Law & Order: SVU Review: Nothing Beats a Great Pair of Legs
You know it's going to be an interesting night on SVU when someone finds a severed leg. Unfortunately, this episode doesn't quite deliver on the thrilling promise given by its subject matter - body modification.
"Strange Beauty" is supposedly about the strange subculture of body modification. But, like many SVU episodes, the world of piercings, tattoos, ear hangings, etc. that the detectives investigate when tracking down their suspect is only a distraction from the real suspect.
Red herrings are common on the series. Just two weeks ago, genetic sexual attraction was used as titillating, albeit disgusting, explanation for the crimes of a donor dad. This time, the detectives spent the better part of the evening investigating Nina Raedo's body modification tendencies and tracking down the person responsible for giving her elf ears.
It was an exciting buildup and the interesting underground world Rollins and Fin were able to infiltrate seemed like a great backdrop for the show. But, as usual, the perpetrator is just another creep with sexual perversions and some mommy issues as well.
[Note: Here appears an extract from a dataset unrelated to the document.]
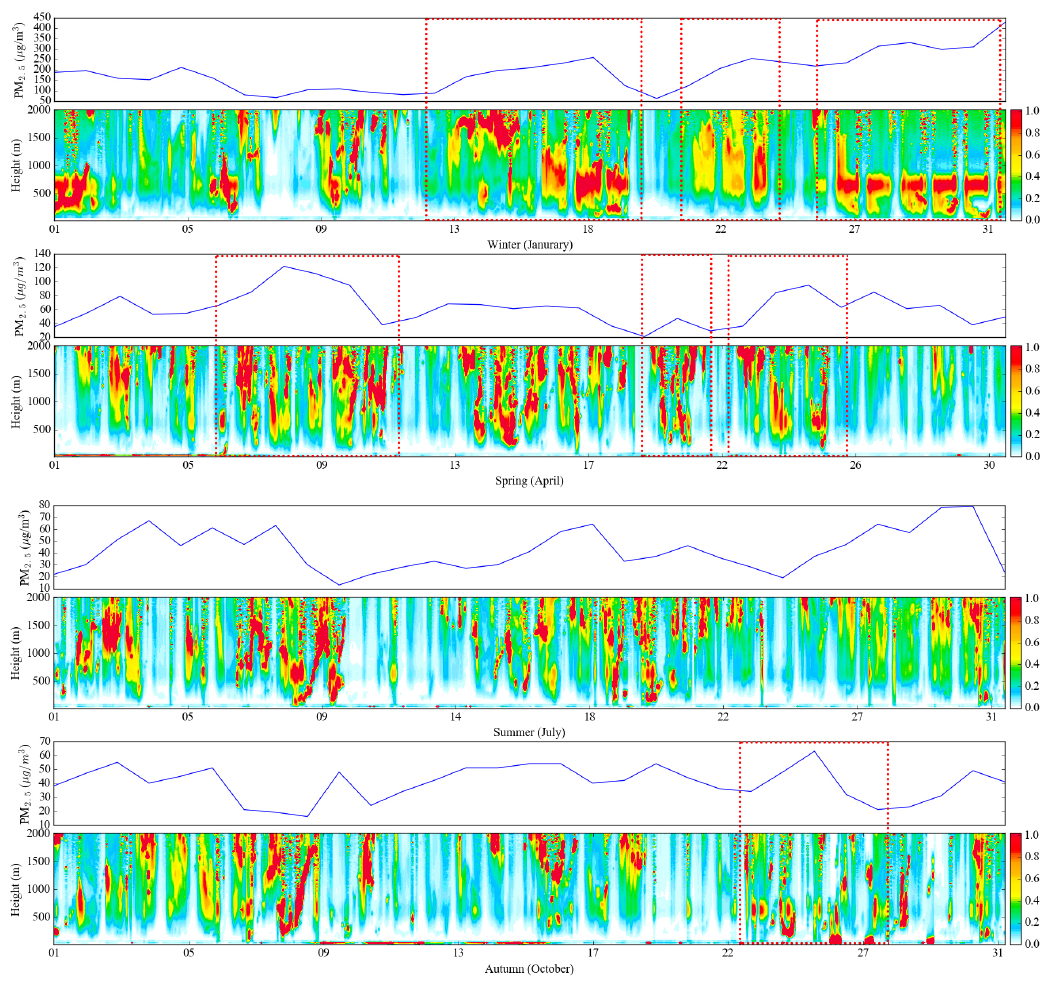
Figure 6. The time series variation of ground-based measured PM 2.5 concentrations and vertical profiles of particle extinction over the Sichuan Basin in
In trying to blame the crime on his brother, Dr. Hal Brightman reveals the reason that he sexualizes the amputation of women's legs. His own mother's accident, which occurred when he was just entering puberty, warped his perception of beauty and sexuality. His patient, Jess, a girl who lost her leg as a teenager, reignites his passion for amputated legs when she displays so much confidence about her modified body.
Hal thinks he's helping women to achieve true beauty. In speaking to Rollins and Benson, he claims, "They're more complete now because of me. I transformed them." This seems like a similar sentiment for body modification enthusiasts, the joy of transforming and changing into their true selves. However, Hal's women are undergoing this procedure for his benefit, not their own. The five women he paid only did it for the compensation. Nina wasn't even a willing participant. Her path to finding her own identity through body modification was interrupted by Hal's attack.
So a story that opens with an interesting premise but turns out to be all about a man imposing his perception of beauty on other women, forcing them to conform to it. Kind of a disappointing turn, right?
The episode also gave us a brief glimpse into Rollins personal life, as her former captain came up to visit her. He made a move, and she was unprepared to deal with it, especially since he's still married. It seems Rollins is more focused on doing her job and avoiding gambling (she's doing so well she rewarded herself with a tasteful tattoo!). Will there be any romance in her future?